---------- Provided data ----------

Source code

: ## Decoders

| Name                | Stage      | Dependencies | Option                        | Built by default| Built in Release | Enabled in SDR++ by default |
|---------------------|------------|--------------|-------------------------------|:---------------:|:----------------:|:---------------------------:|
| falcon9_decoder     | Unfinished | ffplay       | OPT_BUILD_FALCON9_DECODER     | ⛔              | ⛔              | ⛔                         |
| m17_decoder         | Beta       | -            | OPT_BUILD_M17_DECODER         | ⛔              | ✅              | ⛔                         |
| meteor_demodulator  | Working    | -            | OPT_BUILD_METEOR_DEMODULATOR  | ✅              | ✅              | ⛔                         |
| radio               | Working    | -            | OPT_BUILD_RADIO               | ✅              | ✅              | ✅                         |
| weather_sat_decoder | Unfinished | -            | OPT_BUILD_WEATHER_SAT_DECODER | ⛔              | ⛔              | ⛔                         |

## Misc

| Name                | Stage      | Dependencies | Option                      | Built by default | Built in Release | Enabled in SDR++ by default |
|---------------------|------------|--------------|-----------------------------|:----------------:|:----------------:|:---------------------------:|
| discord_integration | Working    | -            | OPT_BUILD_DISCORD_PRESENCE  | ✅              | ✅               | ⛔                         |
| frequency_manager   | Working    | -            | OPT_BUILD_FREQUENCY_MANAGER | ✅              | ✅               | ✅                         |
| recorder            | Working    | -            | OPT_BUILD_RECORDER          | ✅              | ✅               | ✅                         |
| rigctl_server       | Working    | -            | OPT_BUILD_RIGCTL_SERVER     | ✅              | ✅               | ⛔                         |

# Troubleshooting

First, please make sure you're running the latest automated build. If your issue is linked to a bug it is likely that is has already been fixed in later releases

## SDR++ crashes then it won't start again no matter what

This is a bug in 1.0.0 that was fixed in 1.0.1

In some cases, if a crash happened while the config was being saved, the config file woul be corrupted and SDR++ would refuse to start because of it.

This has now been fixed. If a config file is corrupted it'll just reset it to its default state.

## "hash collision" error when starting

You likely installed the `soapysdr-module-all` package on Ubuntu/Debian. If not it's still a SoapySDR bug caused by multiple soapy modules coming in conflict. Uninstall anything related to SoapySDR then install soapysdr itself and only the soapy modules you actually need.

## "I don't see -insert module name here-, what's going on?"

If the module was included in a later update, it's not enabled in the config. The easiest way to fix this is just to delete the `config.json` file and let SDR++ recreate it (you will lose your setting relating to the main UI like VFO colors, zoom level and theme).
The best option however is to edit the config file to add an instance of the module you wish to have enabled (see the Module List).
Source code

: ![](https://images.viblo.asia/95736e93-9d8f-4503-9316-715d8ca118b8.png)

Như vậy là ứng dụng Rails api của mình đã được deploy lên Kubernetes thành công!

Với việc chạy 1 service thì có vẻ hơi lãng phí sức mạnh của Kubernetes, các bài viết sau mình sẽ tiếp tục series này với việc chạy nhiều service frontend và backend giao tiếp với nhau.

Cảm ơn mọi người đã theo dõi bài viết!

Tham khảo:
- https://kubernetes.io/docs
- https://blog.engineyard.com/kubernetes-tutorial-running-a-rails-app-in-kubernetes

----------

(What is expected) Retype each record exactly, leaving nothing out.

(Written answer)
Source code

: ## Decoders

| Name                | Stage      | Dependencies | Option                        | Built by default| Built in Release | Enabled in SDR++ by default |
|---------------------|------------|--------------|-------------------------------|:---------------:|:----------------:|:---------------------------:|
| falcon9_decoder     | Unfinished | ffplay       | OPT_BUILD_FALCON9_DECODER     | ⛔              | ⛔              | ⛔                         |
| m17_decoder         | Beta       | -            | OPT_BUILD_M17_DECODER         | ⛔              | ✅              | ⛔                         |
| meteor_demodulator  | Working    | -            | OPT_BUILD_METEOR_DEMODULATOR  | ✅              | ✅              | ⛔                         |
| radio               | Working    | -            | OPT_BUILD_RADIO               | ✅              | ✅              | ✅                         |
| weather_sat_decoder | Unfinished | -            | OPT_BUILD_WEATHER_SAT_DECODER | ⛔              | ⛔              | ⛔                         |

## Misc

| Name                | Stage      | Dependencies | Option                      | Built by default | Built in Release | Enabled in SDR++ by default |
|---------------------|------------|--------------|-----------------------------|:----------------:|:----------------:|:---------------------------:|
| discord_integration | Working    | -            | OPT_BUILD_DISCORD_PRESENCE  | ✅              | ✅               | ⛔                         |
| frequency_manager   | Working    | -            | OPT_BUILD_FREQUENCY_MANAGER | ✅              | ✅               | ✅                         |
| recorder            | Working    | -            | OPT_BUILD_RECORDER          | ✅              | ✅               | ✅                         |
| rigctl_server       | Working    | -            | OPT_BUILD_RIGCTL_SERVER     | ✅              | ✅               | ⛔                         |

# Troubleshooting

First, please make sure you're running the latest automated build. If your issue is linked to a bug it is likely that is has already been fixed in later releases

## SDR++ crashes then it won't start again no matter what

This is a bug in 1.0.0 that was fixed in 1.0.1

In some cases, if a crash happened while the config was being saved, the config file woul be corrupted and SDR++ would refuse to start because of it.

This has now been fixed. If a config file is corrupted it'll just reset it to its default state.

## "hash collision" error when starting

You likely installed the `soapysdr-module-all` package on Ubuntu/Debian. If not it's still a SoapySDR bug caused by multiple soapy modules coming in conflict. Uninstall anything related to SoapySDR then install soapysdr itself and only the soapy modules you actually need.

## "I don't see -insert module name here-, what's going on?"

If the module was included in a later update, it's not enabled in the config. The easiest way to fix this is just to delete the `config.json` file and let SDR++ recreate it (you will lose your setting relating to the main UI like VFO colors, zoom level and theme).
The best option however is to edit the config file to add an instance of the module you wish to have enabled (see the Module List).
Source code

: ![](https://images.viblo.asia/95736e93-9d8f-4503-9316-715d8ca118b8.png)

Như vậy là ứng dụng Rails api của mình đã được deploy lên Kubernetes thành công!

Với việc chạy 1 service thì có vẻ hơi lãng phí sức mạnh của Kubernetes, các bài viết sau mình sẽ tiếp tục series này với việc chạy nhiều service frontend và backend giao tiếp với nhau.

Cảm ơn mọi người đã theo dõi bài viết!

Tham khảo:
- https://kubernetes.io/docs
- https://blog.engineyard.com/kubernetes-tutorial-running-a-rails-app-in-kubernetes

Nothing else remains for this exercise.